This article is more than 17 years old. See today’s top stories here.

John Adams vs Tom Jefferson = Hillary Clinton vs Barack Obama

The birth of the American Republic was accompanied by enough controversy, bitterness, infighting and rage to sink the project before it ever got off the ground.
This post was published on the now-closed HuffPost Contributor platform. Contributors control their own work and posted freely to our site. If you need to flag this entry as abusive, send us an email.

If you've been watching the John Adams chronicles on HBO, you know that the birth of the young American Republic was accompanied by enough controversy, bitterness, infighting and rage to sink the project before it ever got off the ground. If it hadn't been for the fact that democracy, rough and tough as it was, produced the right outcome.

There was enough ideological antipathy between the cousins Sam (radical) and John (prudent conservative) Adams to make one wonder how Massachusetts got its act together -- but it got its act together and led the nation to independence.

Ben Franklin and John Adams were at cross purposes in Paris, where they were courting French military support for the war against the British, to a point where it seemed France might bow out. But it didn't, because democracy, messy as it was, worked.

Some even hoped (feared) George Washington would be an American regent rather than the first president, and the presidential campaign of Thomas Jefferson in 1800 for the presidency was greeted with cries of 'traitor' and 'Jacobin, ' making today's swift-boating techniques look like child's-play.

Except that Washington became president not king, and the dour Adams and the "traitor" Jefferson followed him in the presidency.

I dwell on this melancholy side of the American founding because, despite the shenanigans and hi-jinks, maybe even because of them, the country got born, the Bill of Rights was ratified, and here we are today... well, still having at one another in the name of democracy.

So I say "pshaw!" to those who think it's time for Hillary to bow out when her prospects in Pennsylvania are excellent, or for Obama to accept the vice-presidency even though he's got a clearer road to victory than Hillary, or for Howard Dean or Al Gore to step in a declare a winner and hope the superdelegates will follow suit though there are still millions of Americans who haven't yet voted in their primaries.

Let the democratic process run its course.
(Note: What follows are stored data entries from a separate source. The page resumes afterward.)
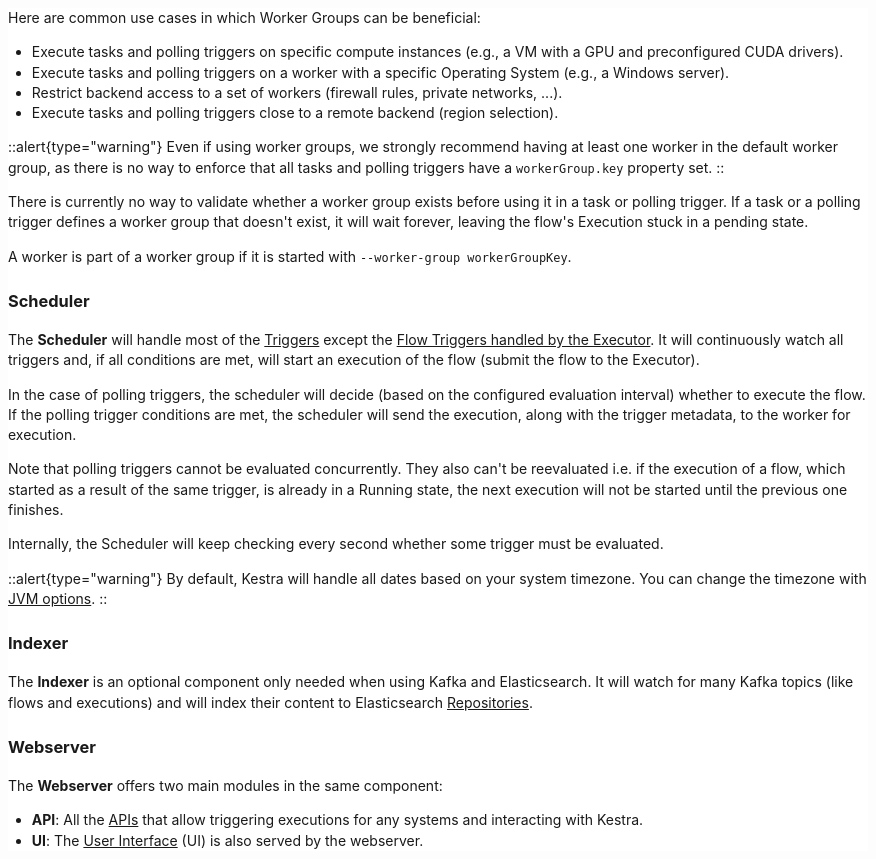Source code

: Here are common use cases in which Worker Groups can be beneficial:
- Execute tasks and polling triggers on specific compute instances (e.g., a VM with a GPU and preconfigured CUDA drivers).
- Execute tasks and polling triggers on a worker with a specific Operating System (e.g., a Windows server).
- Restrict backend access to a set of workers (firewall rules, private networks, ...).
- Execute tasks and polling triggers close to a remote backend (region selection).

::alert{type="warning"}
Even if using worker groups, we strongly recommend having at least one worker in the default worker group, as there is no way to enforce that all tasks and polling triggers have a `workerGroup.key` property set.
::

There is currently no way to validate whether a worker group exists before using it in a task or polling trigger. If a task or a polling trigger defines a worker group that doesn't exist, it will wait forever, leaving the flow's Execution stuck in a pending state.

A worker is part of a worker group if it is started with `--worker-group workerGroupKey`.

### Scheduler

The **Scheduler** will handle most of the [Triggers](./05.developer-guide/08.triggers/index.md) except the [Flow Triggers handled by the Executor](./05.developer-guide/08.triggers/02.flow.md). It will continuously watch all triggers and, if all conditions are met, will start an execution of the flow (submit the flow to the Executor).

In the case of polling triggers, the scheduler will decide (based on the configured evaluation interval) whether to execute the flow. If the polling trigger conditions are met, the scheduler will send the execution, along with the trigger metadata, to the worker for execution.

Note that polling triggers cannot be evaluated concurrently. They also can't be reevaluated i.e. if the execution of a flow, which started as a result of the same trigger, is already in a Running state, the next execution will not be started until the previous one finishes.

Internally, the Scheduler will keep checking every second whether some trigger must be evaluated.

::alert{type="warning"}
By default, Kestra will handle all dates based on your system timezone. You can change the timezone with [JVM options](./09.administrator-guide/01.configuration/05.others.md#jvm-configuration).
::

### Indexer

The **Indexer** is an optional component only needed when using Kafka and Elasticsearch. It will watch for many Kafka topics (like flows and executions) and will index their content to Elasticsearch [Repositories](#the-repository).

### Webserver

The **Webserver** offers two main modules in the same component:
- **API**: All the [APIs](12.api-guide/api-oss-guide) that allow triggering executions for any systems and interacting with Kestra.
- **UI**: The [User Interface](./04.user-interface-guide.md) (UI) is also served by the webserver.
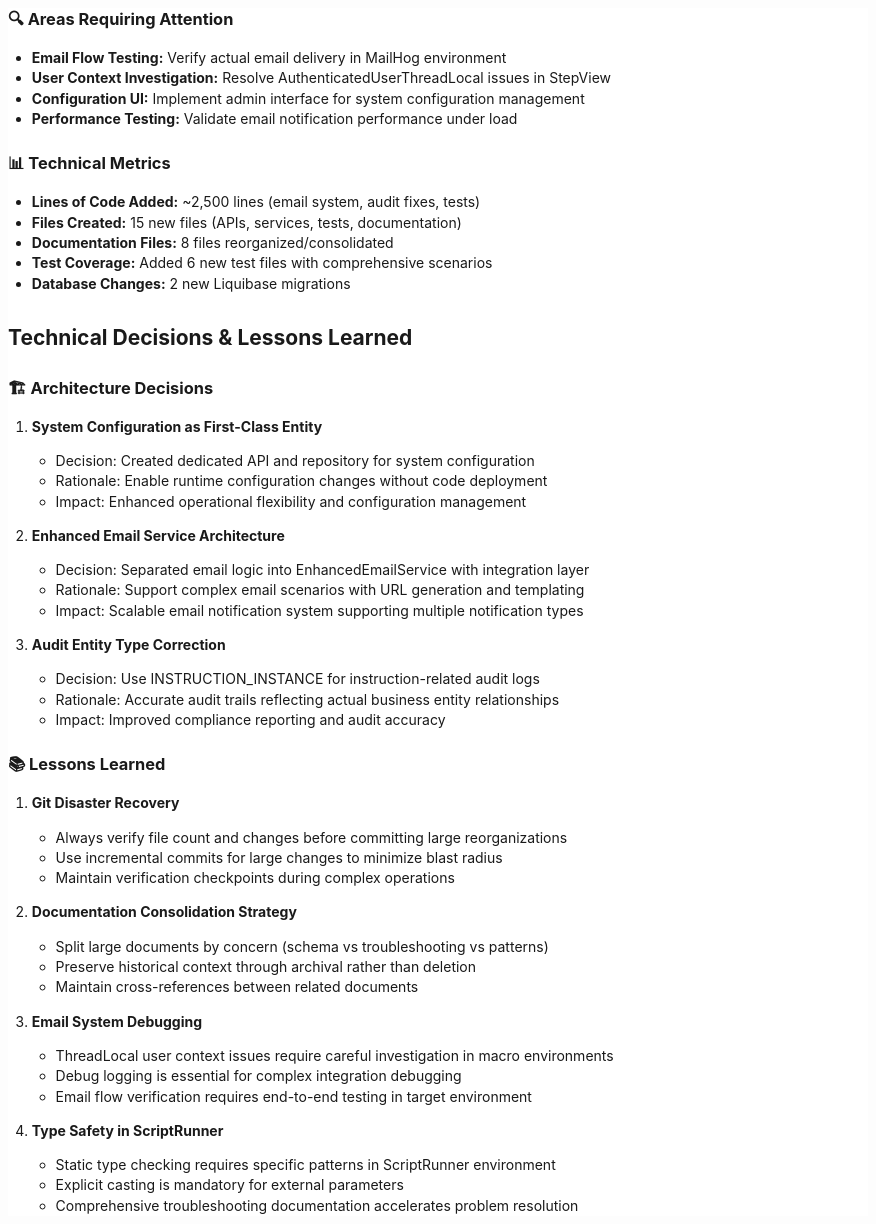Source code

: ### 🔍 Areas Requiring Attention

- **Email Flow Testing:** Verify actual email delivery in MailHog environment
- **User Context Investigation:** Resolve AuthenticatedUserThreadLocal issues in StepView
- **Configuration UI:** Implement admin interface for system configuration management
- **Performance Testing:** Validate email notification performance under load

### 📊 Technical Metrics

- **Lines of Code Added:** ~2,500 lines (email system, audit fixes, tests)
- **Files Created:** 15 new files (APIs, services, tests, documentation)
- **Documentation Files:** 8 files reorganized/consolidated
- **Test Coverage:** Added 6 new test files with comprehensive scenarios
- **Database Changes:** 2 new Liquibase migrations

## Technical Decisions & Lessons Learned

### 🏗️ Architecture Decisions

1. **System Configuration as First-Class Entity**
   - Decision: Created dedicated API and repository for system configuration
   - Rationale: Enable runtime configuration changes without code deployment
   - Impact: Enhanced operational flexibility and configuration management

2. **Enhanced Email Service Architecture**
   - Decision: Separated email logic into EnhancedEmailService with integration layer
   - Rationale: Support complex email scenarios with URL generation and templating
   - Impact: Scalable email notification system supporting multiple notification types

3. **Audit Entity Type Correction**
   - Decision: Use INSTRUCTION_INSTANCE for instruction-related audit logs
   - Rationale: Accurate audit trails reflecting actual business entity relationships
   - Impact: Improved compliance reporting and audit accuracy

### 📚 Lessons Learned

1. **Git Disaster Recovery**
   - Always verify file count and changes before committing large reorganizations
   - Use incremental commits for large changes to minimize blast radius
   - Maintain verification checkpoints during complex operations

2. **Documentation Consolidation Strategy**
   - Split large documents by concern (schema vs troubleshooting vs patterns)
   - Preserve historical context through archival rather than deletion
   - Maintain cross-references between related documents

3. **Email System Debugging**
   - ThreadLocal user context issues require careful investigation in macro environments
   - Debug logging is essential for complex integration debugging
   - Email flow verification requires end-to-end testing in target environment

4. **Type Safety in ScriptRunner**
   - Static type checking requires specific patterns in ScriptRunner environment
   - Explicit casting is mandatory for external parameters
   - Comprehensive troubleshooting documentation accelerates problem resolution

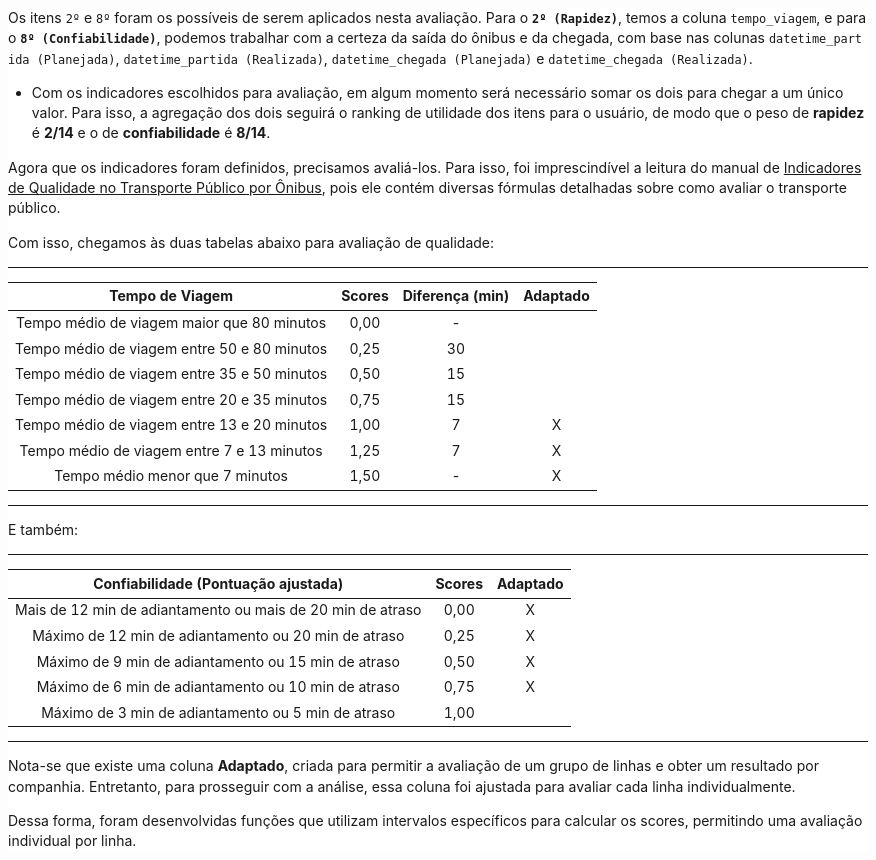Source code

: Os itens `2º` e `8º` foram os possíveis de serem aplicados nesta avaliação. Para o **`2º (Rapidez)`**, temos a coluna `tempo_viagem`, e para o **`8º (Confiabilidade)`**, podemos trabalhar com a certeza da saída do ônibus e da chegada, com base nas colunas `datetime_partida (Planejada)`, `datetime_partida (Realizada)`, `datetime_chegada (Planejada)` e `datetime_chegada (Realizada)`.

- Com os indicadores escolhidos para avaliação, em algum momento será necessário somar os dois para chegar a um único valor. Para isso, a agregação dos dois seguirá o ranking de utilidade dos itens para o usuário, de modo que o peso de **rapidez** é **2/14** e o de **confiabilidade** é **8/14**.

Agora que os indicadores foram definidos, precisamos avaliá-los. Para isso, foi imprescindível a leitura do manual de [Indicadores de Qualidade no Transporte Público por Ônibus](https://issuu.com/proextfeb/docs/indicadores_de_qualidade_volume_1), pois ele contém diversas fórmulas detalhadas sobre como avaliar o transporte público.

Com isso, chegamos às duas tabelas abaixo para avaliação de qualidade:

---
| **Tempo de Viagem**                             | **Scores** | **Diferença (min)** | **Adaptado** |
|:-----------------------------------------------:|:----------:|:-------------------:|:------------:|
| Tempo médio de viagem maior que 80 minutos      | 0,00       | -                   |              |
| Tempo médio de viagem entre 50 e 80 minutos     | 0,25       | 30                  |              |
| Tempo médio de viagem entre 35 e 50 minutos     | 0,50       | 15                  |              |
| Tempo médio de viagem entre 20 e 35 minutos     | 0,75       | 15                  |              |
| Tempo médio de viagem entre 13 e 20 minutos     | 1,00       | 7                   |  X           |
| Tempo médio de viagem entre  7 e 13 minutos     | 1,25       | 7                   |  X           |
| Tempo médio menor que 7 minutos                 | 1,50       | -                   |  X           |
---

E também:

---
| **Confiabilidade (Pontuação ajustada)**                     | **Scores** | **Adaptado** |
|:-----------------------------------------------------------:|:----------:|:------------:|
| Mais de 12 min de adiantamento ou mais de 20 min de atraso  | 0,00       | X            |
| Máximo de 12 min de adiantamento ou 20 min de atraso        | 0,25       | X            |
| Máximo de 9 min de adiantamento ou 15 min de atraso         | 0,50       | X            |
| Máximo de 6 min de adiantamento ou 10 min de atraso         | 0,75       | X            |
| Máximo de 3 min de adiantamento ou 5 min de atraso          | 1,00       |              |
---

Nota-se que existe uma coluna **Adaptado**, criada para permitir a avaliação de um grupo de linhas e obter um resultado por companhia. Entretanto, para prosseguir com a análise, essa coluna foi ajustada para avaliar cada linha individualmente.

Dessa forma, foram desenvolvidas funções que utilizam intervalos específicos para calcular os scores, permitindo uma avaliação individual por linha.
Is the primary season too long? Much too long! Is the contest between Obama and Clinton too hot? Much too hot, yes, but that's the point: the presidency is at stake, and it is only the ambitious who can stay the course (witness the fate of the lethargic Fred Thompson). Do you really expect Hillary to say "After you, kind sir"? or Obama to respond "You first Madam"?

Nervous Democrats fearful they will never get back to the White House want peace now, a release from the tension, move on to the 'big one' with McCain. Sorry, but it's not going to happen. And that will be just fine. Because when a winner does emerge, after Pennsylvania, or Puerto Rico, or maybe at the end of August on the last day of the Democratic Convention in Denver, Democrats will get over licking their wounds pretty quick in order to start licking their chops in anticipation of knocking off McCain. And then things will really get down and dirty -- just as they have in every election for the past 225 years.

Don't believe those 'here-today-gone-tomorrow' poll figures showing this many Clintonites won't vote for Obama and that many Obamite won't vote for Clinton. It's all just part of the dogfight, bluffing by some (elect our candidate or else!), sulking by others (my candidate loses and I'm gonna take my marbles and go home). But March is one thing, November is another.

Let democracy run its course. As Churchill said, it's the worst of all possible forms of government... except for all the other forms. Oh, and by the way -- your heard it here first -- the Hillary-Sturm and Obama-Drang notwithstanding, the Democrats WILL win -- presidency, House and Senate. For which we will all owe thanks to George Bush.